▶ **THE TASKS**
a. From the interview, reproduce the passage between "JW: It was supposed" and "the other two.", inclusive.
b. In the interview, who does JW say reigned supreme in childrearing in those days?
c. State whether each statement agrees with the interview, answering yes or no and quoting the deciding words: (i) Stephen Knight called the book a psychological thriller. (ii) JW's twin boys were the first children born. (iii) JW had two more children after a gap of eight years.

LS: Stephen Knight described the book as a psychological thriller.
JW: It was supposed to be, too. I was taking myself a little bit too seriously at that stage.
LS: I got the impression it was written more hurriedly than the other two.
JW: Possibly it was, because I had a few more children at that stage. I had to fulfil a contract with the publisher and hurry it along.
LS: So Bad a Death must be the only novel in which poison is administered via a baby’s dummy. There’s a lot of talk in it about the correct way to rear a child—was this the era of officious childrearing?
JW: Doctor Truby King reigned supreme in those days, and we were all very conscientious mothers, bringing up our babies and caring for our children according to the book. No doubt that was reflected in the story.
LS: This leads to your family. You wrote your first three novels despite having four children under six.
JW: Four children under four. I had a son, and a daughter, and then twin boys. And then after a space of eight years I had another daughter and another son.

▶ **ENTRIES PROVIDED**

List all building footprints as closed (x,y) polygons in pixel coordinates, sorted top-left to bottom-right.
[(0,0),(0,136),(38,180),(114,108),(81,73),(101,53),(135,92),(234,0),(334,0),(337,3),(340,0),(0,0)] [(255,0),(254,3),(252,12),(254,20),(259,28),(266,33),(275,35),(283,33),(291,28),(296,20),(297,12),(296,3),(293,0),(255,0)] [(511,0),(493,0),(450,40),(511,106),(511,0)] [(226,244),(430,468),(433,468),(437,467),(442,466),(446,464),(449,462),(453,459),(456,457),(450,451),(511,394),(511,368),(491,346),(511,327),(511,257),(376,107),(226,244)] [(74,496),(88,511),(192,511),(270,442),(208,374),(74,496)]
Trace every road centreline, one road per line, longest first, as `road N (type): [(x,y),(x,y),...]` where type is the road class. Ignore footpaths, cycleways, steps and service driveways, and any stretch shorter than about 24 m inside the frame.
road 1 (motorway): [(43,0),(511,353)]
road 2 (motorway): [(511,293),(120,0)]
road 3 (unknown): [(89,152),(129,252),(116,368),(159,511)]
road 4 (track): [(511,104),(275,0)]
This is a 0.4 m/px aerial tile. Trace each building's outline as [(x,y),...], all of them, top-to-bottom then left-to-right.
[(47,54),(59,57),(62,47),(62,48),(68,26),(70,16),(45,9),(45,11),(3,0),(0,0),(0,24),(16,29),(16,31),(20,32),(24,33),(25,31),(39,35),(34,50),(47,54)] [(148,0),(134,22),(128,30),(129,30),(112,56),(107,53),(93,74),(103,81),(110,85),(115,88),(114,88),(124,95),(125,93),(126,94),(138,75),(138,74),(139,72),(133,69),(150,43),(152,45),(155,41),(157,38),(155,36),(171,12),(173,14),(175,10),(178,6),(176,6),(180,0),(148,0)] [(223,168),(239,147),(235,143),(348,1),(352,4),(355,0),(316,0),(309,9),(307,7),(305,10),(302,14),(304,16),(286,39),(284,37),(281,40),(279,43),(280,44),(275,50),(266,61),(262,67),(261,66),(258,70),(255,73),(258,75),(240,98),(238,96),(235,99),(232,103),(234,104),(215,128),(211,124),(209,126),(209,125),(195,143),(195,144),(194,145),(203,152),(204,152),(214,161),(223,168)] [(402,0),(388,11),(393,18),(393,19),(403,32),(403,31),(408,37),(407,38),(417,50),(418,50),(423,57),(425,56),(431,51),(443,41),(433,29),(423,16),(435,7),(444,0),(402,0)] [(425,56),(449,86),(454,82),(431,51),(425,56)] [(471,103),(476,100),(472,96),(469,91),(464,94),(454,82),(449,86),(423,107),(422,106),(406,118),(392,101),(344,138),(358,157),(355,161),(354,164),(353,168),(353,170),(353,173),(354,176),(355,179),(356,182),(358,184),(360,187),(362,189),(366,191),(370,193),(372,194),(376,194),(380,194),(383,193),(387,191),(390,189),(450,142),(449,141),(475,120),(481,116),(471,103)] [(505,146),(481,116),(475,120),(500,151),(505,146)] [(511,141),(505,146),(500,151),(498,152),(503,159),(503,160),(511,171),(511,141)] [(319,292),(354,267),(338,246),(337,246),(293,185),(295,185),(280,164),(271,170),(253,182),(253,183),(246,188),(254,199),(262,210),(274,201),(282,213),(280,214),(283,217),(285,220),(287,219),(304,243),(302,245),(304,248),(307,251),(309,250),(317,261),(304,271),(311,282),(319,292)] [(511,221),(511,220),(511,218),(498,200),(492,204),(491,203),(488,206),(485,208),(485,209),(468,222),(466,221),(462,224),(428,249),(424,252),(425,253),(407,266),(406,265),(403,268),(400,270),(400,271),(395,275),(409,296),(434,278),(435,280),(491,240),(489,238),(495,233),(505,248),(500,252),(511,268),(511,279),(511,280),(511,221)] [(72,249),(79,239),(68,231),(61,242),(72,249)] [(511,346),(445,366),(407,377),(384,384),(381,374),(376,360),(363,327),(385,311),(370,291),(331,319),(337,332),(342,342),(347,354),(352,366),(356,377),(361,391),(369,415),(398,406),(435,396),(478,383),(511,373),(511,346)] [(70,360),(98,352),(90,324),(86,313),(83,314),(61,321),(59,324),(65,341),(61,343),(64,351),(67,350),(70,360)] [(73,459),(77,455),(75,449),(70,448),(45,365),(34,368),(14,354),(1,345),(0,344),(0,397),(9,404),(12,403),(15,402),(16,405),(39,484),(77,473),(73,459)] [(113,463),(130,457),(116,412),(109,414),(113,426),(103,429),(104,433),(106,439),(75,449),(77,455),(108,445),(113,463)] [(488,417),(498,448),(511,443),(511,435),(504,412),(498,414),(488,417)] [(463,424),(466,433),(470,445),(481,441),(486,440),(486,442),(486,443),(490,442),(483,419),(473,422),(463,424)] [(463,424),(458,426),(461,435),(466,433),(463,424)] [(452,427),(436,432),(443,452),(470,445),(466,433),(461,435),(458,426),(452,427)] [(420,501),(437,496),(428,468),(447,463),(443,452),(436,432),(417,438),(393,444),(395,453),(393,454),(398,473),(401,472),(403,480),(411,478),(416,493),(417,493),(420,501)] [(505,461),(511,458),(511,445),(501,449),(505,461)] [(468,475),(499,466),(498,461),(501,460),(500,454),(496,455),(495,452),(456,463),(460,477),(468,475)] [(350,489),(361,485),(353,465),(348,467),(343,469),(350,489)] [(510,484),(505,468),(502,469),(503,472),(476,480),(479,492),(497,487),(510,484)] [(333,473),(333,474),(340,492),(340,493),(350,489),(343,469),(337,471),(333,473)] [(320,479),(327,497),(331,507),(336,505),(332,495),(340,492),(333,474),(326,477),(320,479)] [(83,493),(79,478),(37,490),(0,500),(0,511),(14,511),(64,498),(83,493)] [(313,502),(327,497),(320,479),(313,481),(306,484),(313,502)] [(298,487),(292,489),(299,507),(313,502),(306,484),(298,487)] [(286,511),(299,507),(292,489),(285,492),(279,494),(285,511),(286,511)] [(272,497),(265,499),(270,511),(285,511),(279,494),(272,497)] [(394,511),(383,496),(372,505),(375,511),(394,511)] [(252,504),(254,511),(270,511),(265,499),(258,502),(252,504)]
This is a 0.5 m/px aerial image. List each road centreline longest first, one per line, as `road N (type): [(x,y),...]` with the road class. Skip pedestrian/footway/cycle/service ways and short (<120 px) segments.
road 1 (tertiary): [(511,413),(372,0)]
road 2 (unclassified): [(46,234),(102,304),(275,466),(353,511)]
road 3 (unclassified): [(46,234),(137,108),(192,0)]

▶ **RESPONSES FOR EACH TASK**
a.
JW: It was supposed to be, too. I was taking myself a little bit too seriously at that stage.
LS: I got the impression it was written more hurriedly than the other two.

b. Doctor Truby King.

c.
(i) Yes: "Stephen Knight described the book as a psychological thriller."
(ii) No: "I had a son, and a daughter, and then twin boys."
(iii) Yes: "And then after a space of eight years I had another daughter and another son."